(Saved entries)
----------------

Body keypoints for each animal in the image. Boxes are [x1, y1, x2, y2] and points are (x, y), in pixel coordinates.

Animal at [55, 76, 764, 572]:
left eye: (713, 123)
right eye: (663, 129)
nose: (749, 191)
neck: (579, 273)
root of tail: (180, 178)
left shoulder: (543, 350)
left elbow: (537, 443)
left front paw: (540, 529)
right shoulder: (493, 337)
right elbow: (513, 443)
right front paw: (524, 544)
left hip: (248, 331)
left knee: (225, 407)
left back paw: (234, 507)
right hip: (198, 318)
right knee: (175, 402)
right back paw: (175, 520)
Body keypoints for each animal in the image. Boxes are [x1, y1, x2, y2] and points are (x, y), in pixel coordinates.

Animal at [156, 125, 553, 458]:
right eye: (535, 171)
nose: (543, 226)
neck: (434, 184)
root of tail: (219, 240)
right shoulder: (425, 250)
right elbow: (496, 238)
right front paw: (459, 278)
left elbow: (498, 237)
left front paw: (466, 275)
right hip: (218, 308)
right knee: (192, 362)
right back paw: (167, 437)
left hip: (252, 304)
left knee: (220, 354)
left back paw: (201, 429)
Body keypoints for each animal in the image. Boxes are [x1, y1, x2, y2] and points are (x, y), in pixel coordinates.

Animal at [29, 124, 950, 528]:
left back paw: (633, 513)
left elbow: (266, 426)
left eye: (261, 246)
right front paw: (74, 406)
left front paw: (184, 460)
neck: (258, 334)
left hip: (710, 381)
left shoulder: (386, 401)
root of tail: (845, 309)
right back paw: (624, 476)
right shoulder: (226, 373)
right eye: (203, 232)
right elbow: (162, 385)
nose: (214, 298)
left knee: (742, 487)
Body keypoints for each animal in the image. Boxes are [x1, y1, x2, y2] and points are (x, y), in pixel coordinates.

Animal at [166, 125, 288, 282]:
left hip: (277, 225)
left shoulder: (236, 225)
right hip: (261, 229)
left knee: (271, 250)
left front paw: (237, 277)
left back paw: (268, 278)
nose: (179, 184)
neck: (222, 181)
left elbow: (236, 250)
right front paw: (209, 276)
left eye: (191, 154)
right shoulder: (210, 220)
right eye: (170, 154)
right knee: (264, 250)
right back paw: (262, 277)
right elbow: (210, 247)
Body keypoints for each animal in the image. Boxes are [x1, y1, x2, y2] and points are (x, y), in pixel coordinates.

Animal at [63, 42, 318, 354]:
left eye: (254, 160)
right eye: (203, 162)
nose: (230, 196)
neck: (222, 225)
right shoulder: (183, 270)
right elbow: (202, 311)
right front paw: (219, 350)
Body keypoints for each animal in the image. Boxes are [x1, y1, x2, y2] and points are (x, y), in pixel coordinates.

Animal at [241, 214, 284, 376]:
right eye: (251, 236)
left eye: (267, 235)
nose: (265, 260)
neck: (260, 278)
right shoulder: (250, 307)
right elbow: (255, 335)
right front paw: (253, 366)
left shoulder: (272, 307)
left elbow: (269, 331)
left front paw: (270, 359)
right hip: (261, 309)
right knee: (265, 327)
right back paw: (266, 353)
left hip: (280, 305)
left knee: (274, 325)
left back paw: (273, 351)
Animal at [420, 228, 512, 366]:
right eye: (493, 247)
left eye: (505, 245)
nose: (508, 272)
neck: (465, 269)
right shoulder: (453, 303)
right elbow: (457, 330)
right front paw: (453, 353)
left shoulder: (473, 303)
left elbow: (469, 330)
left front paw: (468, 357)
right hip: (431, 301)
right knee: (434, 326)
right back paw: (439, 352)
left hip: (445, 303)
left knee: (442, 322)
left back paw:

----------------

Copy out the data exactly as it stands, leaving nothing out.

§ **YOUR RESPONSE**
Body keypoints for each animal in the image. Boxes are [x1, y1, x2, y2] and points are (x, y), in pixel coordinates.

Animal at [55, 76, 764, 572]:
left eye: (713, 123)
right eye: (663, 129)
nose: (749, 191)
neck: (579, 273)
root of tail: (180, 178)
left shoulder: (543, 350)
left elbow: (537, 443)
left front paw: (540, 529)
right shoulder: (493, 337)
right elbow: (513, 443)
right front paw: (524, 544)
left hip: (248, 331)
left knee: (225, 407)
left back paw: (234, 507)
right hip: (198, 318)
right knee: (175, 402)
right back paw: (175, 520)
Body keypoints for each animal in the image. Boxes are [x1, y1, x2, y2] and points are (x, y), in pixel coordinates.

Animal at [156, 125, 553, 458]:
right eye: (535, 171)
nose: (543, 226)
neck: (434, 184)
root of tail: (219, 240)
right shoulder: (425, 250)
right elbow: (496, 238)
right front paw: (459, 278)
left elbow: (498, 237)
left front paw: (466, 275)
right hip: (218, 308)
right knee: (192, 362)
right back paw: (167, 437)
left hip: (252, 304)
left knee: (220, 354)
left back paw: (201, 429)
Body keypoints for each animal in the image. Boxes are [x1, y1, x2, y2] and points are (x, y), in pixel coordinates.

Animal at [29, 124, 950, 528]:
left back paw: (633, 513)
left elbow: (266, 426)
left eye: (261, 246)
right front paw: (74, 406)
left front paw: (184, 460)
neck: (258, 334)
left hip: (710, 381)
left shoulder: (386, 401)
root of tail: (845, 309)
right back paw: (624, 476)
right shoulder: (226, 373)
right eye: (203, 232)
right elbow: (162, 385)
nose: (214, 298)
left knee: (742, 487)
Body keypoints for each animal in the image. Boxes are [x1, y1, x2, y2] and points are (x, y), in pixel coordinates.

Animal at [166, 125, 288, 282]:
left hip: (277, 225)
left shoulder: (236, 225)
right hip: (261, 229)
left knee: (271, 250)
left front paw: (237, 277)
left back paw: (268, 278)
nose: (179, 184)
neck: (222, 181)
left elbow: (236, 250)
right front paw: (209, 276)
left eye: (191, 154)
right shoulder: (210, 220)
right eye: (170, 154)
right knee: (264, 250)
right back paw: (262, 277)
right elbow: (210, 247)
Body keypoints for each animal in the image. Boxes are [x1, y1, x2, y2] and points are (x, y), in pixel coordinates.

Animal at [63, 42, 318, 354]:
left eye: (254, 160)
right eye: (203, 162)
nose: (230, 196)
neck: (222, 225)
right shoulder: (183, 270)
right elbow: (202, 311)
right front paw: (219, 350)
Body keypoints for each animal in the image. Boxes are [x1, y1, x2, y2] and points are (x, y), in pixel coordinates.

Animal at [241, 214, 284, 376]:
right eye: (251, 236)
left eye: (267, 235)
nose: (265, 260)
neck: (260, 278)
right shoulder: (250, 307)
right elbow: (255, 335)
right front paw: (253, 366)
left shoulder: (272, 307)
left elbow: (269, 331)
left front paw: (270, 359)
right hip: (261, 309)
right knee: (265, 327)
right back paw: (266, 353)
left hip: (280, 305)
left knee: (274, 325)
left back paw: (273, 351)
Animal at [420, 228, 512, 366]:
right eye: (493, 247)
left eye: (505, 245)
nose: (508, 272)
neck: (465, 269)
right shoulder: (453, 303)
right elbow: (457, 330)
right front paw: (453, 353)
left shoulder: (473, 303)
left elbow: (469, 330)
left front paw: (468, 357)
right hip: (431, 301)
right knee: (434, 326)
right back paw: (439, 352)
left hip: (445, 303)
left knee: (442, 322)
left back paw:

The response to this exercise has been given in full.